The article states Youngstown's 'approach is controversial.'

By DAVID SKOLNICK

CITY HALL REPORTER

YOUNGSTOWN — The Youngstown 2010 citywide plan that includes controlled shrinkage of the city was featured in a front-page story in The Wall Street Journal.

This is the latest national publication to focus on the economic revitalization plan that focuses on demolishing abandoned and dilapidated structures in the city and replacing them with green space. The article ran Thursday.

The plan received praise as one of the 74 best ideas in an article in The New York Times Magazine, and has also been featured in USA Today as well as Metropolis and Governing magazines.
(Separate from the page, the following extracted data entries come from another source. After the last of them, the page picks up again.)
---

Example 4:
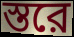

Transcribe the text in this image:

স্তরে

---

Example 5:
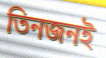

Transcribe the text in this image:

তিনজনই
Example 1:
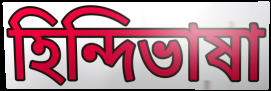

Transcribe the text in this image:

হিন্দিভাষা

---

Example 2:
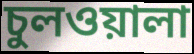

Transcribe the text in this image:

চুলওয়ালা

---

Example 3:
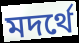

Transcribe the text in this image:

মদর্থে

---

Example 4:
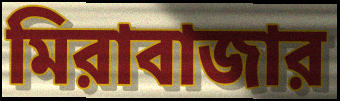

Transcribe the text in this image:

মিরাবাজার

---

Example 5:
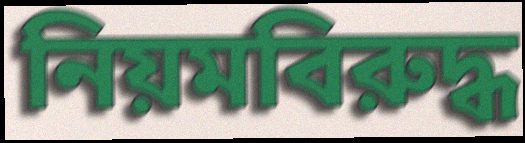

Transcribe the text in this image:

নিয়মবিরুদ্ধ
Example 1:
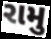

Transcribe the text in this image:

રામુ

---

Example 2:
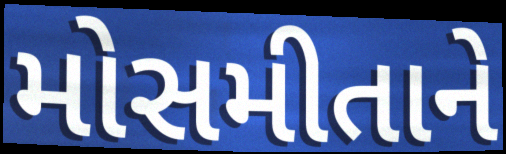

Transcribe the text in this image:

મોસમીતાને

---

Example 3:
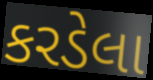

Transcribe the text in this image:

કરડેલા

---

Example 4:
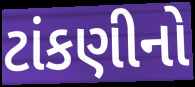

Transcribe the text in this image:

ટાંકણીનો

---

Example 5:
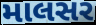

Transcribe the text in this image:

માલસર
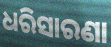
ଧରିସାରଣା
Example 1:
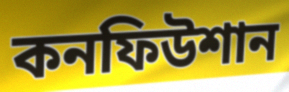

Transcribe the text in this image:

কনফিউশান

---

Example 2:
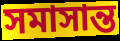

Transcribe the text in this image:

সমাসান্ত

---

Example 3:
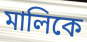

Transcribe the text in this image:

মালিকে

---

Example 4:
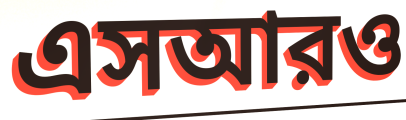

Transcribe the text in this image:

এসআরও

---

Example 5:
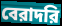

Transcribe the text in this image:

বেরাদরি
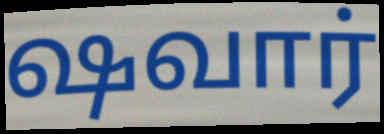
ஷவார்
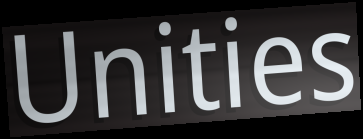
Unities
The plan has won a number of state and national awards including the American Planning Association's 2007 National Planning Excellence Award for Public Outreach.

The Journal states talk by Youngstown officials about embracing more open space and accepting the reality that the city's population is going to shrink "would be considered blasphemy in most cities."

How plan differs

Officials in most urban cities are taught to promote growth and development and fight population decline, and Youngstown's "approach is controversial," according to the article.
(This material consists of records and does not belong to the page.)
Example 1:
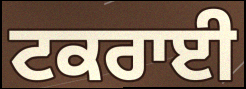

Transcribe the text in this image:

ਟਕਰਾਈ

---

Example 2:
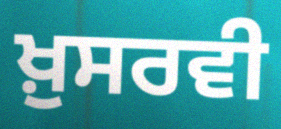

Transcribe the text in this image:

ਖ਼ੁਸਰਵੀ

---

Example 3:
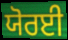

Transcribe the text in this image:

ਯੋਰਈ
Mayor Jay Williams is quoted in the article saying: "The concept of trying to grow out of economic malaise is just not realistic for us."
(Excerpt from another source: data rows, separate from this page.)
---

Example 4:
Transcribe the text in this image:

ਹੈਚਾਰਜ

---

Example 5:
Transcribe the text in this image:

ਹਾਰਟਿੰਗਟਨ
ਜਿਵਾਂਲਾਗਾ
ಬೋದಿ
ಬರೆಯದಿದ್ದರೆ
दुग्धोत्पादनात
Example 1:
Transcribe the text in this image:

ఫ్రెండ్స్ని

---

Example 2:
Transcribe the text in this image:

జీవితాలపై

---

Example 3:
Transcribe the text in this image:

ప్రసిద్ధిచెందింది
Though the article is about the city's implementation of Youngstown 2010, the plan is never mentioned by name.

The city held 11 neighborhood meetings in 2004 to help shape the plan with about 5,000 people participating in the process. City council officially adopted the plan last year.

To date, the most significant aspect of the plan to be implemented is the demolition of abandoned structures. The city razed 400 buildings, most of them residential houses, last year and plans to take down about the same number this year.